Voces, silencios, rasguños. Gente que pasa fatigas, que danza frente al fuego o que agarra una vieja maleta heredada para irse a la ciudad. Gente que bebe vino y come naranjas y que se sigue amando, y gente que, aún perdida la ilusión, intenta conservar como un desafío la dignidad. Ahí está, sí, otra palabra clave de la obra de John Berger: dignidad. Voces, silencios, rasguños y dignidad. Si hubiese que resumir su obra con el tamaño de una bolsa, ésas serían las palabras más adecuadas. Luego vendrían palabras más ampulosas: poeta, novelista, autor de libros inclasificables, crítico de arte, pintor, guionista… Pero la esencia de su inmensa literatura está en esas cuatro: Voces, silencios, rasguños, dignidad. Cuatro palabras en las que, bien mirado, cabe todo lo que un escritor decente quiere (y debe) expresar.

Desde ahí, se pueden construir todas las historias, atravesar todos los puentes, tender todas las manos, observar los tejados y los cielos de la ciudad desde la que se escribe y los tejados y los cielos de todas las ciudades del mundo donde, desde un simple mercadillo, se pudo analizar el comportamiento de los hombres sencillos y pacíficos, de las mujeres que sonreían y vendían pimentón dulce o picante, o de los niños que correteaban por las plazas sombrías, ajenos aún a las pérdidas, a la lucha, a los peligros, a la enfermedad, a la intemperie.
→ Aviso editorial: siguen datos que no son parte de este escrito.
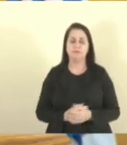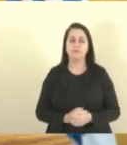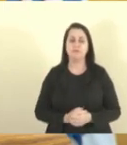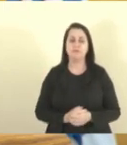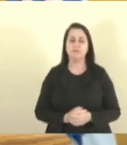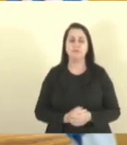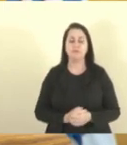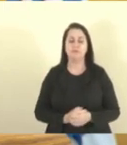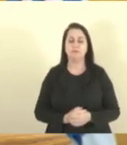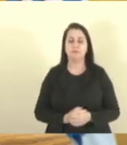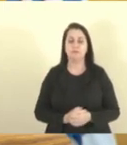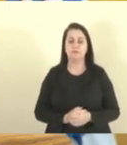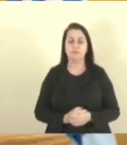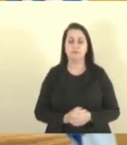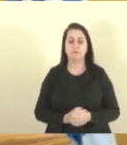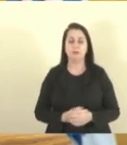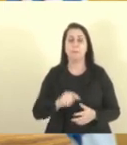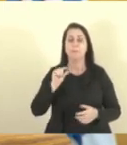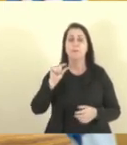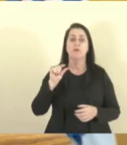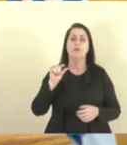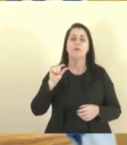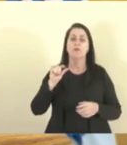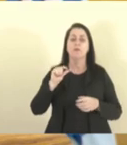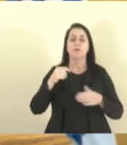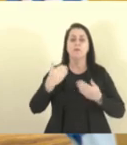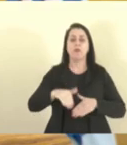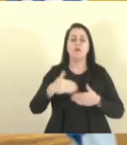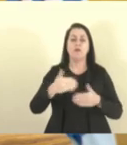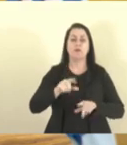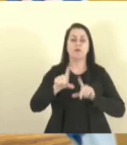e poucos processos seletivos,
Ajenos aún a ese devenir del tiempo que convierte la piel suave en piel rugosa y surcada de arrugas y manchas, la inocencia en conocimiento, la viveza de unos ojos brillantes que quieren atrapar el mundo en ojos sabios y, finalmente, acuosos y cansados.
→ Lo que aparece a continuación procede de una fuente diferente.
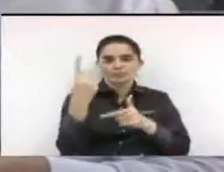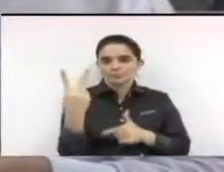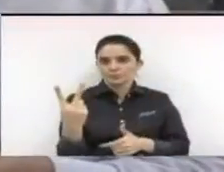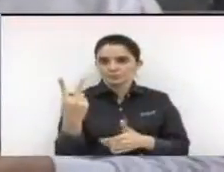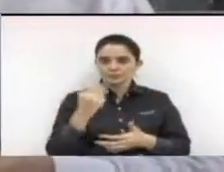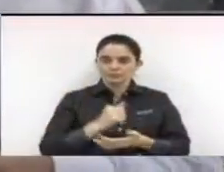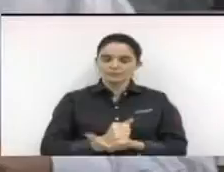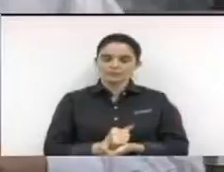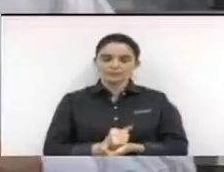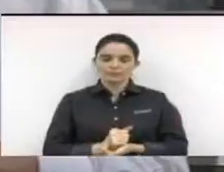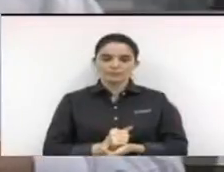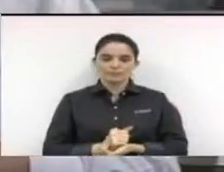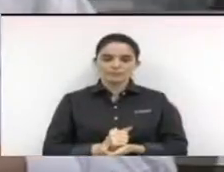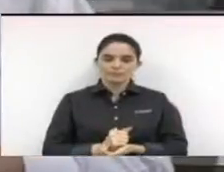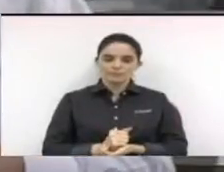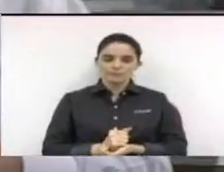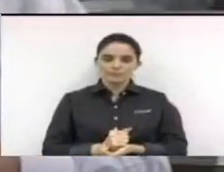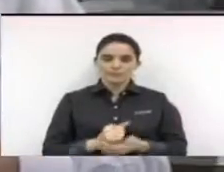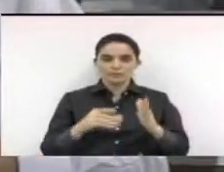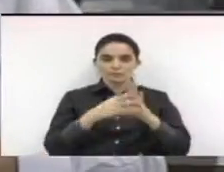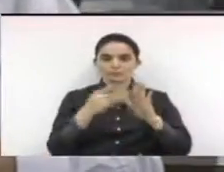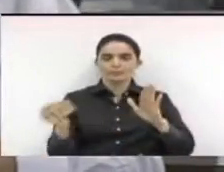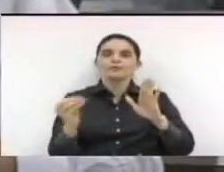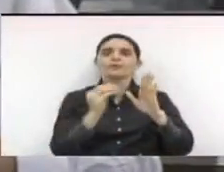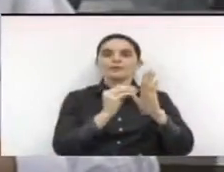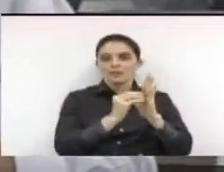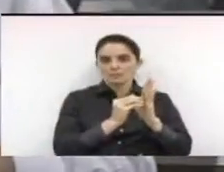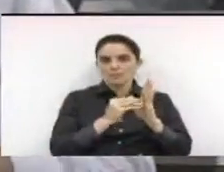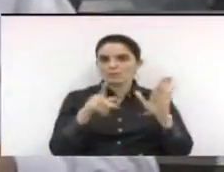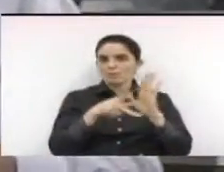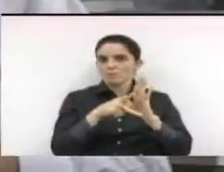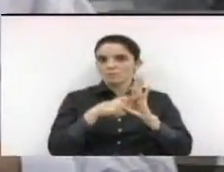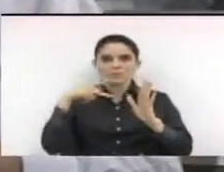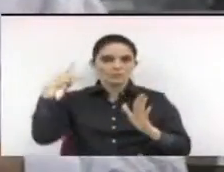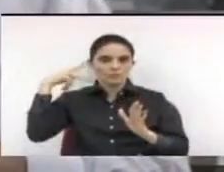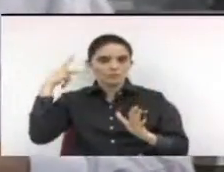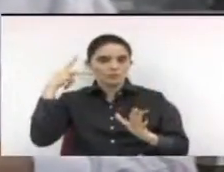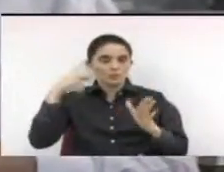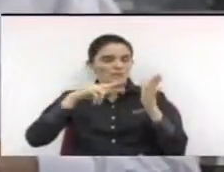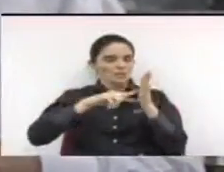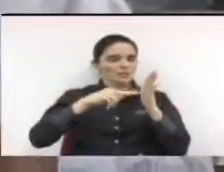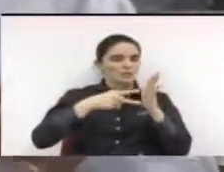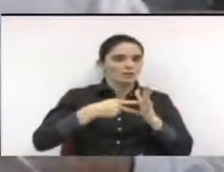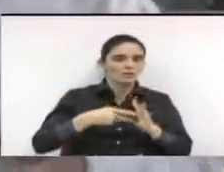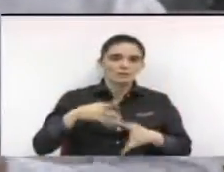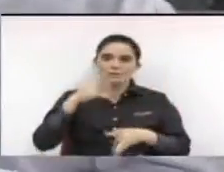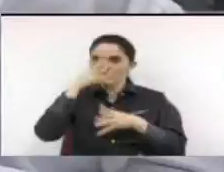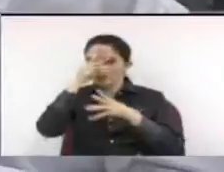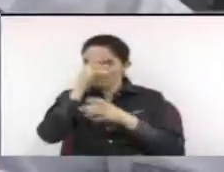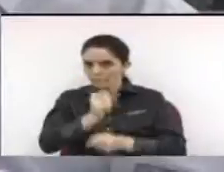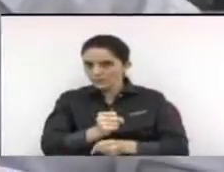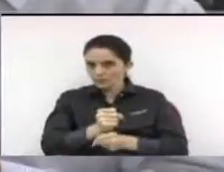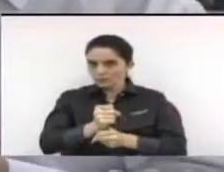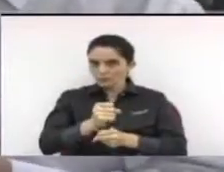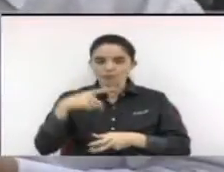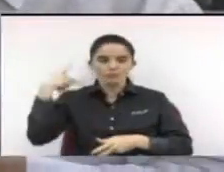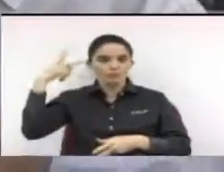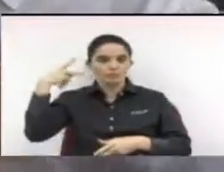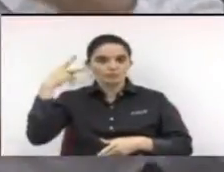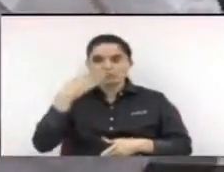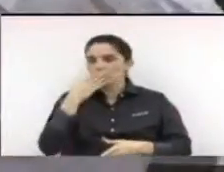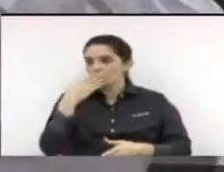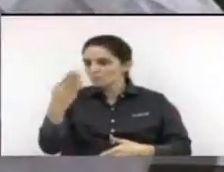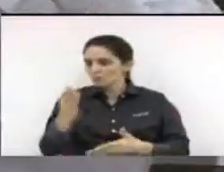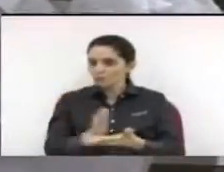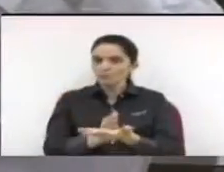vereadores. Então, acredito que fortaleceremos o Legislativo e peço o voto favorável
Estamos a principios de enero, hace frío en las calles y se ha muerto John Berger. Tenía 90 años. A pesar de que cada vez nos vamos sintiendo más desamparados, nos queda su obra. Su extensa obra. Y esa fotografía, tomada en su estudio en octubre del año pasado, donde un anciano hermoso y erguido aparece rodeado de luz, lápices, cuadernos, libros y pinceles. Y a su espaldas, el jardín, donde la vida y los árboles se desparraman a su aire, como siempre. Independientemente del oficio de cada uno, creo que ese hombre de 90 años que aún mira con inquietud y lucidez a la cámara es el hombre al que muchos nos gustaría parecernos cuando vayamos haciéndonos más viejos.